-------- Supplied passage --------
Iran is the center of a great and historic civilization. Persia has been the great cultural exporter of the whole central Asian region, from Istanbul to Delhi. For hundreds of years, if you had a new poem, a new recipe, a new way of dressing, probably it originated in Persian; it came out to you. The game of chess is Persia’s gift to the world—one of its many—along with a great poetic tradition. This is a society that has been cut off from its birthright and that has been cut off from its future, from its capability to contribute to humanity. Perhaps we will live to see that potential realized and that great connection to its great past revived. In any case, we can hope.

I turn now to my conversation with my friend Karim Sadjadpour of the Carnegie Endowment for International Peace. Thank you all for watching.

[Music]

Frum: I’m joined today by Karim Sadjadpour, who is one of the most sought-after experts in all of Washington on the topic of the internal development of Iran, the author of a 2009 book about Iran’s supreme leader that is a classic that is much consulted in the field, son of the Iranian diaspora, a native of the great state of Michigan. I’m delighted to welcome Karim to the show. Thank you so much for joining us today.

Karim Sadjadpour: It’s wonderful to be with you, David. Thanks for inviting me.

Frum: Let’s first state that we are recording this on the morning of Monday after the opening of the air war by Israel inside Iran. There will be a little bit of a lag between the time we record and time that this posts. So there may be some events that we’re unaware of. Forgive us for that. I don’t think we’re going to talk much about the strictly military events. Those are amply covered by people closer to the scene. I want to talk more about the situation inside Iran.

Let’s begin first by recalling your book about the supreme leader. What kind of man do you take him for? He was more vigorous, obviously, when you wrote about him. What’s the mentality of the leadership in Iran?

Sadjadpour: Well, I’m sure you remember that wonderful book by Eric Hoffer that came out in the ’50s called The True Believer, and Ayatollah [Ali] Khamenei is a true believer. He’s someone who is now the “last of the Mohicans.” He is the last of the first-generation revolutionaries, the revolutionaries from 1979, and he’s someone who is committed to the principles of the revolution. In fact, we call them hardliners. They call themselves principleists, and that means, as I said, they’re loyal to the principles of the revolution.

And what are those principles? I think at this point, you can distill it to three big ideas: “Death to America,” “Death to Israel,” and the mandatory hijab—the veiling of women, which Ayatollah Khamenei called the flag of the Islamic Revolution. And so Khamenei is committed to those principles, and he has internalized some of the thoughts of the great philosophers like Tocqueville and Machiavelli, which is that the greatest danger for any bad government is when it tries to reform itself. He took the lessons of Gorbachev’s attempts to reform the Soviet Union to heart, and said that didn’t prolong the shelf life of the Soviet Union; it hastened its collapse. And for that reason, he’s, on one hand, a very earnest believer in these revolutionary principles, but he also believes that if he were to change those principles, it would actually hasten the Islamic Republic’s collapse.

So he’s now 86 years old. He’s not going to change his worldview. But the final thing I’d say here, David, is that Khamenei is arguably the longest-serving autocrat in the world, right? He came to power as president in the early ’80s He has been supreme leader since 1989. So if my math is correct, that’s about 36 years he’s been supreme leader. He hasn’t left the country since 1989.
-------- Data excerpt --------
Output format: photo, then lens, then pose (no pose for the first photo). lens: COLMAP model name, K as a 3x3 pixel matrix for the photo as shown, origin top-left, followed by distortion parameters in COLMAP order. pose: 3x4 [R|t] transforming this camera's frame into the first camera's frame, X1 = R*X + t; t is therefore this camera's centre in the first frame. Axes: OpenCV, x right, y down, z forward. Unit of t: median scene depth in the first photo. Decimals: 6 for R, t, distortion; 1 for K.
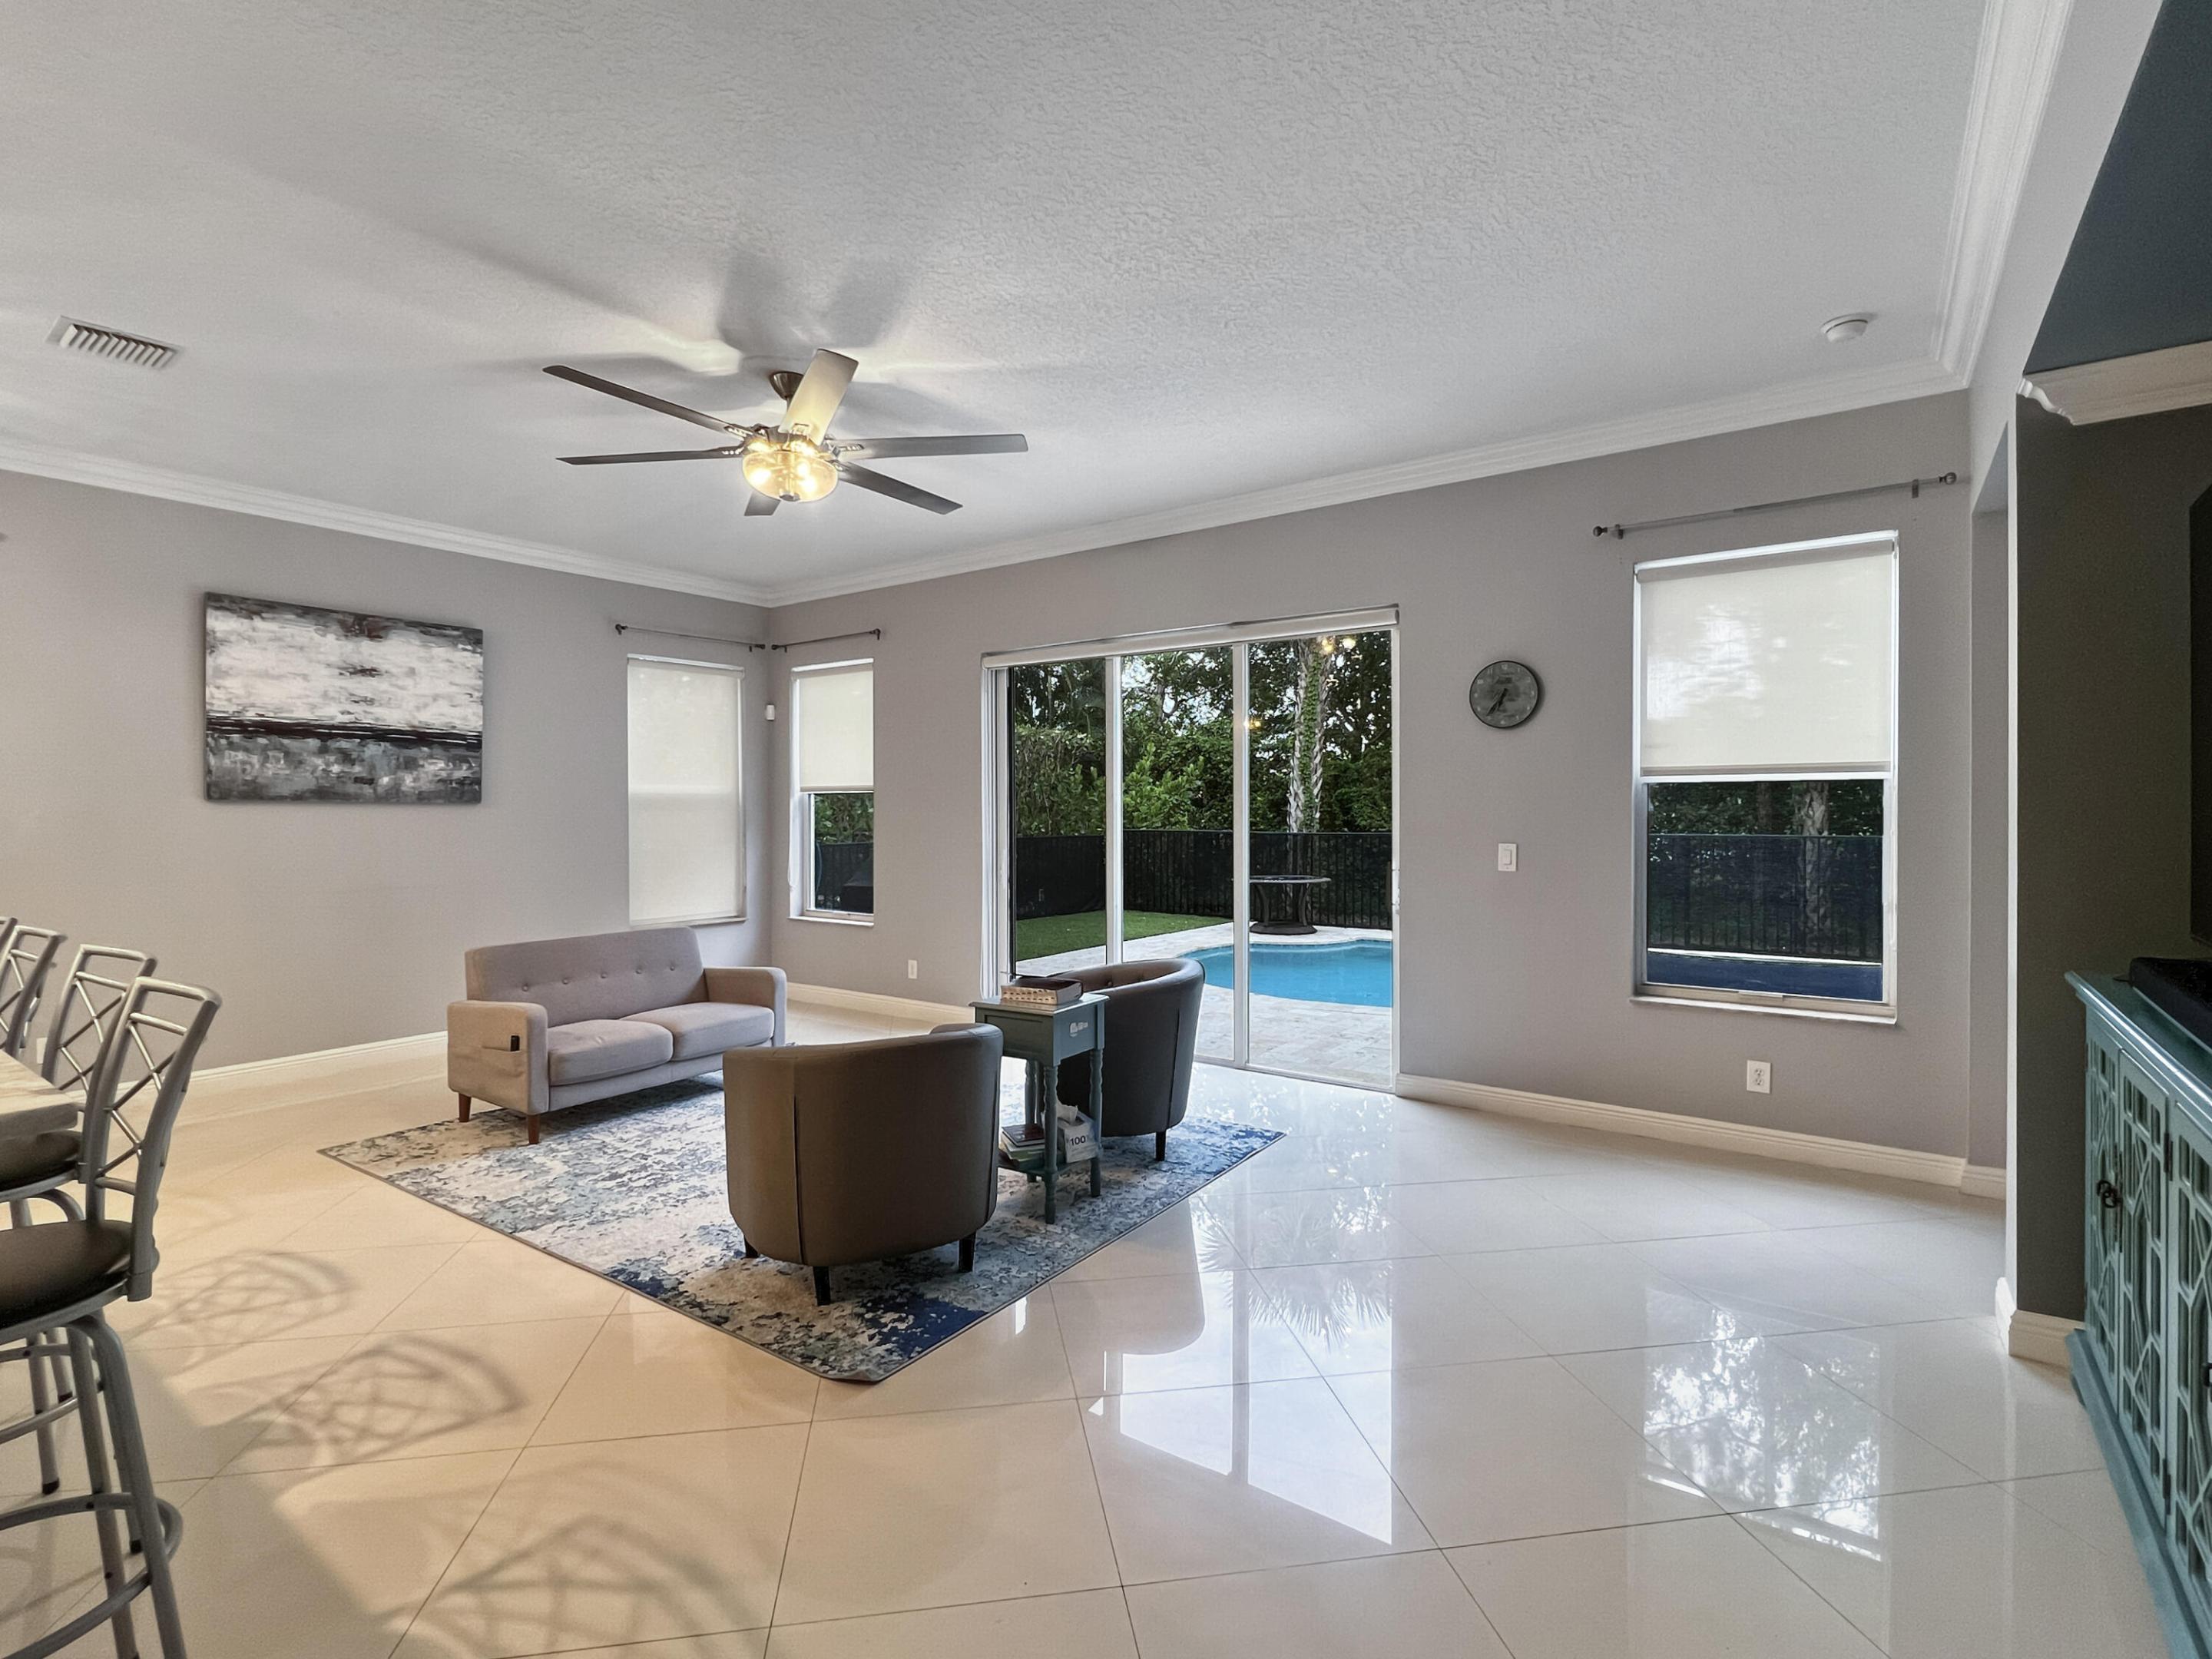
lens RADIAL K [[1061.1, 0, 1094.0], [0, 1061.1, 816.2], [0, 0, 1]] dist [-0.004438, -0.000537]
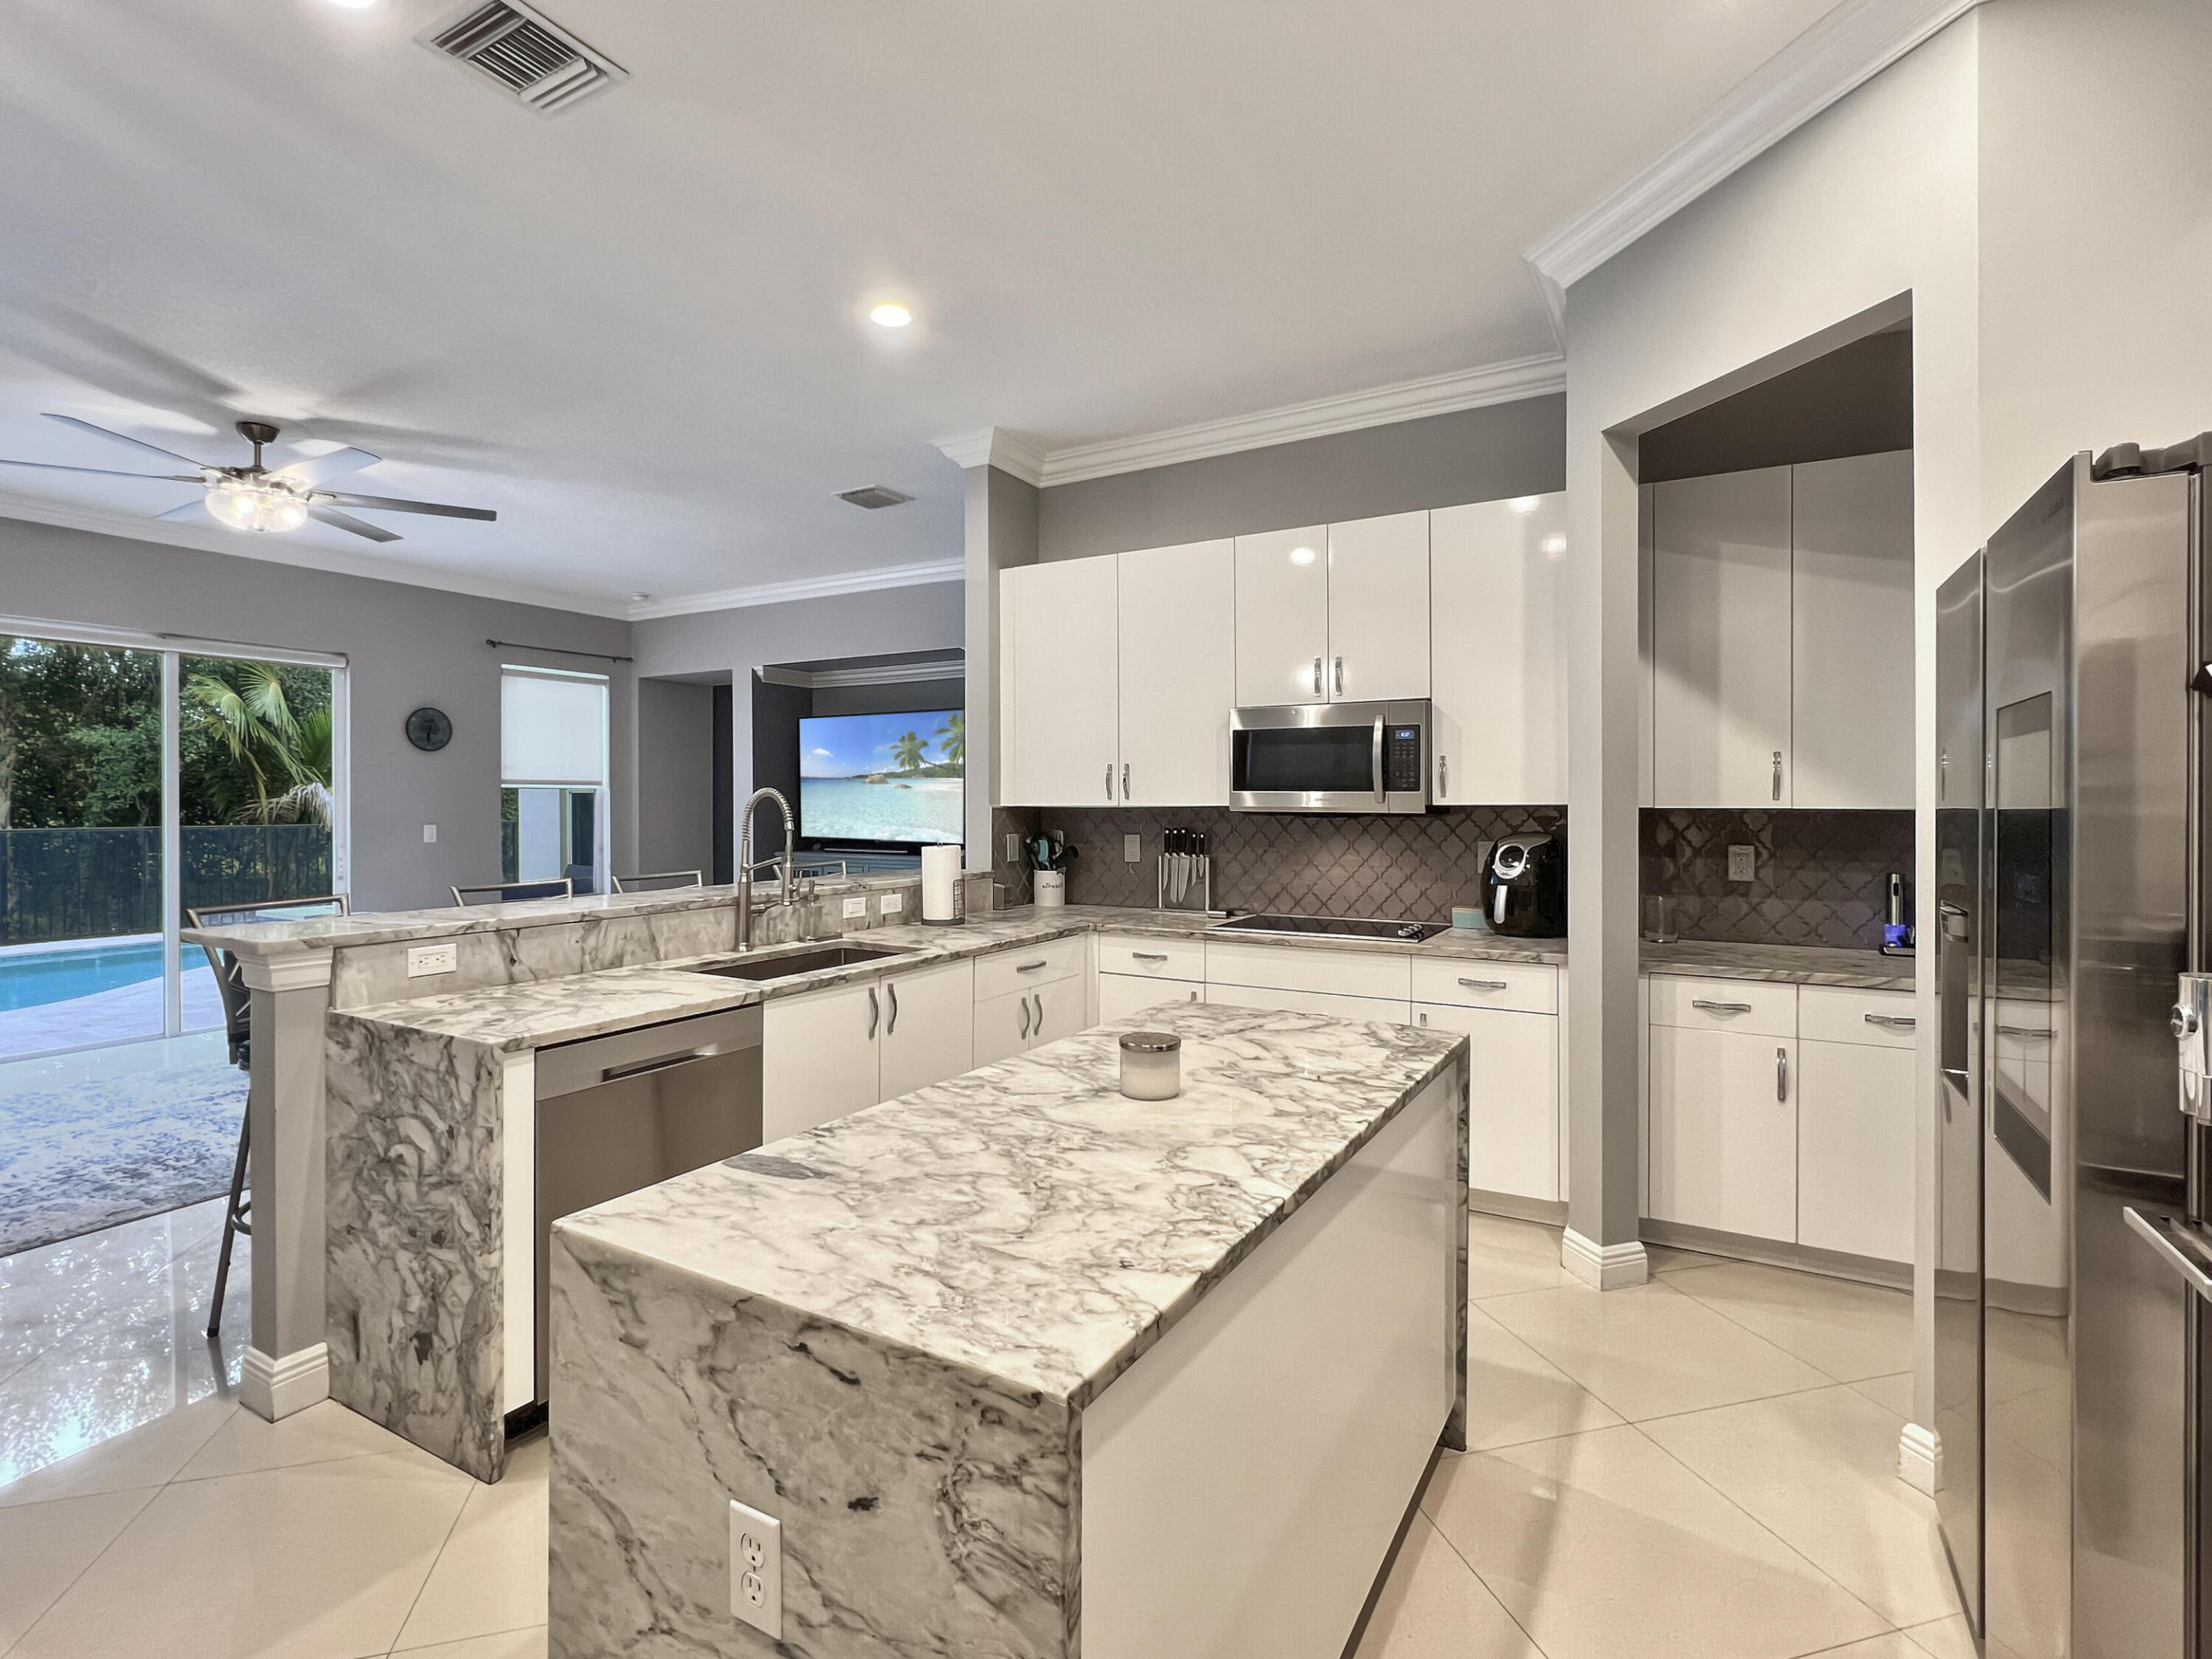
lens RADIAL K [[1061.1, 0, 1113.7], [0, 1061.1, 807.9], [0, 0, 1]] dist [-0.004438, -0.000537]
pose [[-0.111738, -0.003351, 0.993732, -1.601723], [0.004785, 0.999981, 0.003910, -0.000324], [-0.993726, 0.005192, -0.111720, 0.216023]]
--------
▶ _What this exercise asks_:
• a. According to the interview transcript, in what year did Khamenei become Iran's supreme leader?
• b. List the principles of the revolution that, according to the interview transcript, Khamenei is committed to.
The material after the interview transcript isn't needed.

▶ _Answers to the exercises_:
• a. 1989

• b.
- "Death to America"
- "Death to Israel"
- The mandatory hijab (the veiling of women)